I cantieri tedeschi hanno incassato un pieno di ordini. Di recente il gruppo ha infatti consegnato la nuova nave Silver Ray (54.700 tonnellate di stazza lorda) al gruppo Royal Caribbean e sta lavorando alla Disney Treasure (135.000 tonnellate) la cui consegna è prevista entro la fine del 2024. Sono poi in corso anche i lavori per la Asuka III (51.950 tonnellate di stazza lorda) e di recente è stata avviata anche la costruzione della Disney Destiny, una nave gemella per Disney Cruise Line. L’accordo di salvataggio pubblico, che sarebbe già stato definito e accettato da entrambe le parti, riserva il diritto di opzione alla famiglia Meyer, che detiene il controllo del cantiere attraverso la holding Meyer Neptune.
Secondo gli analisti di Banca Akros, la notizia non ha un grande impatto su Fincantieri, che negli scorsi mesi ha ricevuto tramite la joint venture con Leonardo, Orizzonte Sistemi Navali, diverse commesse da parte della Marina Militare Italiana.

● **Completa quanto segue**:
(a) Nel testo sui cantieri navali, riscrivi in forma di elenco il paragrafo che inizia con "I cantieri tedeschi hanno incassato", mantenendo i fatti principali.
(b) Prosegui il testo sui cantieri navali dopo la sua ultima frase.
Le righe provengono da una fonte diversa rispetto al testo.

● **Righe fornite**:

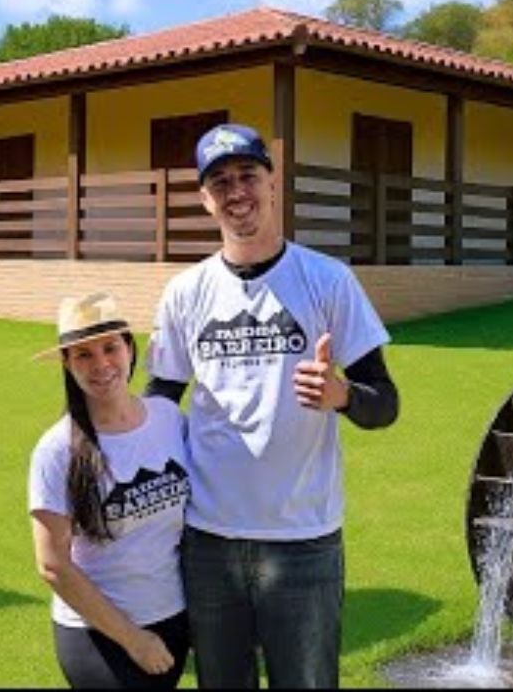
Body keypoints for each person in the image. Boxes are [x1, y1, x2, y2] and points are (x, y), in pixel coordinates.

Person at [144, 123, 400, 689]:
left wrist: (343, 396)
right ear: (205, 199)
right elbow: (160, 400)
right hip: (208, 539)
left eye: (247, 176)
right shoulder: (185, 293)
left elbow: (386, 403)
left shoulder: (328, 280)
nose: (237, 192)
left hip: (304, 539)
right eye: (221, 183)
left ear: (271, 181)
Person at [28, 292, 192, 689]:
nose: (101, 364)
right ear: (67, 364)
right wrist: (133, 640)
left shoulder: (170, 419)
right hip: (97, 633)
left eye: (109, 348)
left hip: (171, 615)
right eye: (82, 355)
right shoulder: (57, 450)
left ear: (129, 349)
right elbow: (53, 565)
...
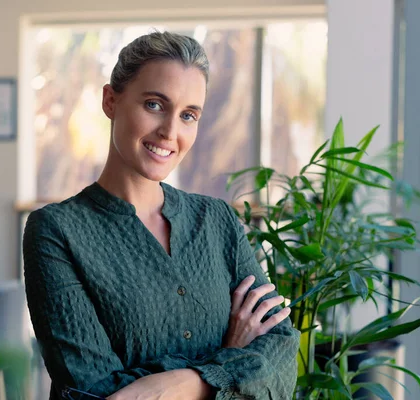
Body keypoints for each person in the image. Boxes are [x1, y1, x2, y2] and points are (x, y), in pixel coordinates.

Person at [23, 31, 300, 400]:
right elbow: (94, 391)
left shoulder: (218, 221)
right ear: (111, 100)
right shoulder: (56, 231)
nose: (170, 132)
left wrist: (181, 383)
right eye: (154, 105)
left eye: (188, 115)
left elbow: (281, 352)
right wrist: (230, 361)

● **Risposte in ordine**:
(a)
- I cantieri tedeschi hanno ricevuto molti ordini.
- Hanno consegnato di recente la Silver Ray (54.700 tonnellate di stazza lorda) al gruppo Royal Caribbean.
- Stanno lavorando alla Disney Treasure (135.000 tonnellate), con consegna prevista entro la fine del 2024.
- Sono in corso i lavori per la Asuka III (51.950 tonnellate di stazza lorda).
- È stata avviata la costruzione della Disney Destiny, nave gemella per Disney Cruise Line.
- L'accordo di salvataggio pubblico, che sarebbe già stato definito e accettato da entrambe le parti, riserva il diritto di opzione alla famiglia Meyer.
- La famiglia Meyer controlla il cantiere attraverso la holding Meyer Neptune.

(b)
La discesa del governo di Scholz per salvare i suoi cantieri mostra di fatto che i tempi sono cambiati e sull’Europa spira un forte vento protezionista. Solo cinque anni fa proprio Fincantieri fu fermata dalla Francia di Macron nel tentativo di conquistare i cantieri coreani ex Stx dopo il fallimento (oggi Chantiers de l’Atlantique) e dare vita all'Airbus dei mari, un progetto che puntava a creare un grande gruppo europeo. Ma i tempi sono cambiati.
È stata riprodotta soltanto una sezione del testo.